4. DIRECT INDEBTEDNESS OF PLOTINOS TO NUMENIUS.

As Plotinos was in the habit of not even putting his name to his own notes; as even in the times of Porphyry the actual authorship of much that he wrote was already disputed; as even Porphyry acknowledges principles and quotations were borrowed, we must discover Numenian passages by their content, rather than by any external indications. As the great majority of Numenius's works are irretrievably lost, we may never hope to arrive at a final solution of the matter; and we shall have to restrict ourselves to that which, in Plotinos, may be identified by what Numenian fragments remain.
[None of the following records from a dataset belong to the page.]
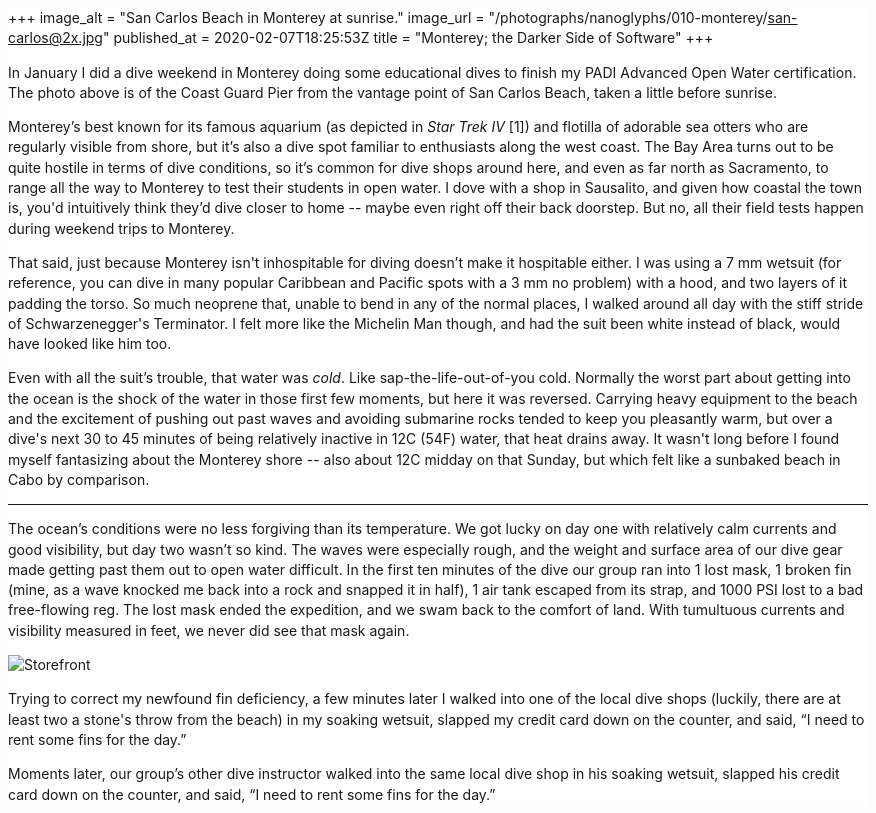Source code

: +++
image_alt = "San Carlos Beach in Monterey at sunrise."
image_url = "/photographs/nanoglyphs/010-monterey/san-carlos@2x.jpg"
published_at = 2020-02-07T18:25:53Z
title = "Monterey; the Darker Side of Software"
+++

In January I did a dive weekend in Monterey doing some educational dives to finish my PADI Advanced Open Water certification. The photo above is of the Coast Guard Pier from the vantage point of San Carlos Beach, taken a little before sunrise.

Monterey’s best known for its famous aquarium (as depicted in _Star Trek IV_ [1]) and flotilla of adorable sea otters who are regularly visible from shore, but it’s also a dive spot familiar to enthusiasts along the west coast. The Bay Area turns out to be quite hostile in terms of dive conditions, so it’s common for dive shops around here, and even as far north as Sacramento, to range all the way to Monterey to test their students in open water. I dove with a shop in Sausalito, and given how coastal the town is, you'd intuitively think they’d dive closer to home -- maybe even right off their back doorstep. But no, all their field tests happen during weekend trips to Monterey.

That said, just because Monterey isn't inhospitable for diving doesn’t make it hospitable either. I was using a 7 mm wetsuit (for reference, you can dive in many popular Caribbean and Pacific spots with a 3 mm no problem) with a hood, and two layers of it padding the torso. So much neoprene that, unable to bend in any of the normal places, I walked around all day with the stiff stride of Schwarzenegger's Terminator. I felt more like the Michelin Man though, and had the suit been white instead of black, would have looked like him too.

Even with all the suit’s trouble, that water was _cold_. Like sap-the-life-out-of-you cold. Normally the worst part about getting into the ocean is the shock of the water in those first few moments, but here it was reversed. Carrying heavy equipment to the beach and the excitement of pushing out past waves and avoiding submarine rocks tended to keep you pleasantly warm, but over a dive's next 30 to 45 minutes of being relatively inactive in 12C (54F) water, that heat drains away. It wasn't long before I found myself fantasizing about the Monterey shore -- also about 12C midday on that Sunday, but which felt like a sunbaked beach in Cabo by comparison.

---

The ocean’s conditions were no less forgiving than its temperature. We got lucky on day one with relatively calm currents and good visibility, but day two wasn’t so kind. The waves were especially rough, and the weight and surface area of our dive gear made getting past them out to open water difficult. In the first ten minutes of the dive our group ran into 1 lost mask, 1 broken fin (mine, as a wave knocked me back into a rock and snapped it in half), 1 air tank escaped from its strap, and 1000 PSI lost to a bad free-flowing reg. The lost mask ended the expedition, and we swam back to the comfort of land. With tumultuous currents and visibility measured in feet, we never did see that mask again.

<img src="/photographs/nanoglyphs/010-monterey/storefront@2x.jpg" alt="Storefront" class="wide">

Trying to correct my newfound fin deficiency, a few minutes later I walked into one of the local dive shops (luckily, there are at least two a stone's throw from the beach) in my soaking wetsuit, slapped my credit card down on the counter, and said, “I need to rent some fins for the day.”

Moments later, our group’s other dive instructor walked into the same local dive shop in his soaking wetsuit, slapped his credit card down on the counter, and said, “I need to rent some fins for the day.”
What little we can thus trace definitely will give us a right to draw the conclusion to much more, and to the opinion that, especially in his Amelian period, Plotinos was chiefly indebted to Numenian inspiration. We can consider[591] the mention of Pythagoreans who had treated of the intelligible as applying to Numenius, whose chief work was "On the Good," and on the "Immateriality of the Soul."

The first class of passages will be such as bear explicit reference to quotation from an ancient source. Of such we have five: "That is why the Pythagoreans were, among each other, accustomed to refer to this principle in a symbolic manner, calling him 'A-pollo,' which name means a denial of manifoldness."[592] "That is the reason of the saying, 'The ideas and numbers are born from the indefinite doubleness, and the One;' for this is intelligence."[593] "That is why the ancients said that ideas are essences and beings."[594] "Let us examine the (general) view that evils cannot be destroyed, but are necessary."[595] "The Divinity is above being."[596]
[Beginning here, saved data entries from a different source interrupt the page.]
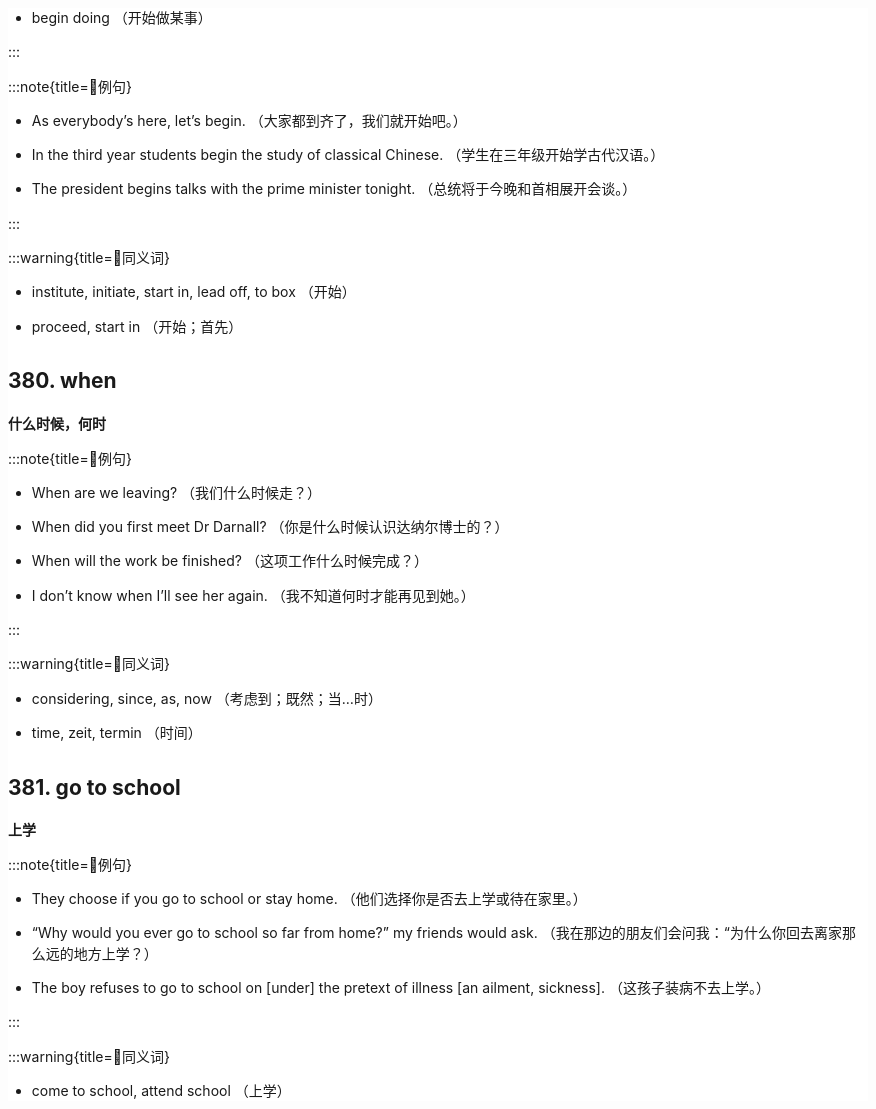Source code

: - begin doing （开始做某事）

:::

:::note{title=🎤例句}

- As everybody’s here, let’s begin. （大家都到齐了，我们就开始吧。）

- In the third year students begin the study of classical Chinese. （学生在三年级开始学古代汉语。）

- The president begins talks with the prime minister tonight. （总统将于今晚和首相展开会谈。）

:::

:::warning{title=🤔同义词}

- institute, initiate, start in, lead off, to box （开始）

- proceed, start in （开始；首先）


## 380. when

**什么时候，何时**

:::note{title=🎤例句}

- When are we leaving? （我们什么时候走？）

- When did you first meet Dr Darnall? （你是什么时候认识达纳尔博士的？）

- When will the work be finished? （这项工作什么时候完成？）

- I don’t know when I’ll see her again. （我不知道何时才能再见到她。）

:::

:::warning{title=🤔同义词}

- considering, since, as, now （考虑到；既然；当…时）

- time, zeit, termin （时间）


## 381. go to school

**上学**

:::note{title=🎤例句}

- They choose if you go to school or stay home. （他们选择你是否去上学或待在家里。）

- “Why would you ever go to school so far from home?” my friends would ask. （我在那边的朋友们会问我：“为什么你回去离家那么远的地方上学？）

- The boy refuses to go to school on [under] the pretext of illness [an ailment, sickness]. （这孩子装病不去上学。）

:::

:::warning{title=🤔同义词}

- come to school, attend school （上学）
A sixth case is, "How manifoldness is derived from the First."[597] A seventh case is the whole passage on the triunity of the divinity, including the term "Father."[598]

Among doctrines said to be handed down from the ancient philosophers[599] are the ascents and descents of souls[600] and the migrations of souls into bodies other than human.[601] The soul is a number.[602]

Moreover, Plotinos wrote a book on the Incorruptibility of the soul,[603] as Numenius had done;[604] and both authors discuss the incorporeity of qualities.[605]

Besides these passages where there is a definite expression of dependence on earlier sources, there are two in which the verbal similarity[606] is striking enough to justify their being considered references: "Besides, no body could subsist without the power of the universal Soul." "Because bodies, according to their own nature, are changeable, inconstant, and infinitely divisible, and nothing unchangeable remains in them, there is evidently need of a principle that would lead them, gather them, and bind them fast together; and this we name soul."[607] This similarity is so striking that it had already been observed and noted by Bouillet. Compare "We consider that all things called essences are composite, and that not a single one of them is simple," with "Numenius, who believes that everything is thoroughly mingled together, and that nothing is simple."[608]